Herkese yolunu bulduran, kaybolanlara umut olan bu fener her zamanki gibi şimdi de susuyor. Ses yok. Kırmızı gözlerini açıp kapıyor sadece. O kadar. Adamın kendisinden yardım istemesine de şaşırıyor. Fenerin ne kaybolanlardan haberi var ne de kaybolanlara yol gösterdiğinden. O sadece olduğu yerde duruyor, kırmızı ışığını yakıp söndürüyor. Adamın ne demek istediğini anlamıyor. Kaybolmak diye bir şeyi ilk defa duyuyor. Daha önce de birçok defa gelmiş insanlar yanına. İçki içenini, etrafa küfredip üzerine sevgilisinin adını yazanını, sevişenini, balık tutanını görmüş. Bunları doğduğu günden bu yana hep görüyor. Ancak kaybolmaktan bahseden birini ilk defa duyuyor fener. Hiçbir şey söylemeden yanıp sönmeye öylece devam ediyor.

Adam sorusuna cevap bekliyor, fener yanıp sönüyor.

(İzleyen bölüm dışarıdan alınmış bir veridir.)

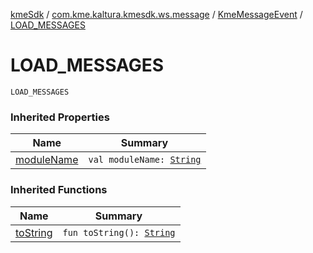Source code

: [kmeSdk](../../index.md) / [com.kme.kaltura.kmesdk.ws.message](../index.md) / [KmeMessageEvent](index.md) / [LOAD_MESSAGES](./-l-o-a-d_-m-e-s-s-a-g-e-s.md)

# LOAD_MESSAGES

`LOAD_MESSAGES`

### Inherited Properties

| Name | Summary |
|---|---|
| [moduleName](module-name.md) | `val moduleName: `[`String`](https://kotlinlang.org/api/latest/jvm/stdlib/kotlin/-string/index.html) |

### Inherited Functions

| Name | Summary |
|---|---|
| [toString](to-string.md) | `fun toString(): `[`String`](https://kotlinlang.org/api/latest/jvm/stdlib/kotlin/-string/index.html) |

O esnada kaybolan bir geminin kaptanı kendisini kurtaracak bir işaret arıyor. Şimşeklerin arasında, dalgalara meydan okuyup karaya varmaya çalışan. Bu geminin kaptanlığını yaşlı bir adam yapıyor. Rotasını kara olduğunu düşündüğü yere çevirip o yönde ilerlemeye karar veriyor. Bir kaç saat o yönde ilerledikten sonra yanıp sönen bir ışık görür gibi oluyor. Gözlerine inanmakta güçlük çekiyor. Alnından süzülüp gözlerini yakan tuzlu terini elinin dışıyla silip uzaklaştırıyor. Gözlerini kısıp bir daha bakıyor. Dikkatle. Yanılmadığını anlıyor sonra. Uzakta, küçük de olsa yanıp sönen kırmızı bir ışık duruyor.

‘’Buldum’’ diye bağırıyor kaptan. ‘’İşte benim kurtarıcım. Şükürler olsun. İşaretimi buldum. Buldum!’’

Fener hangi amaçla oraya dikildiğini bilmeden var olmaya devam ediyor. Kaybolmuş kaptanlar onu görünce seviniyor. Adam cevabını bulamadığı sorularla elleri cebinde yürümeye devam ediyor. Yağmur diniyor. Dalgalar sönüyor. Alçalan denizle birlikte çer çöp saklanıyor. Kediler, yavrular kayaların arasına giriyor. Balıkçılar ağlarını örmeye devam ediyor. Balıklar üreyip çoğalıyor. Yeni sulara karışıyor. Rüzgar esmeye, martılar uçmaya, bayrak dalgalanmaya devam ediyor.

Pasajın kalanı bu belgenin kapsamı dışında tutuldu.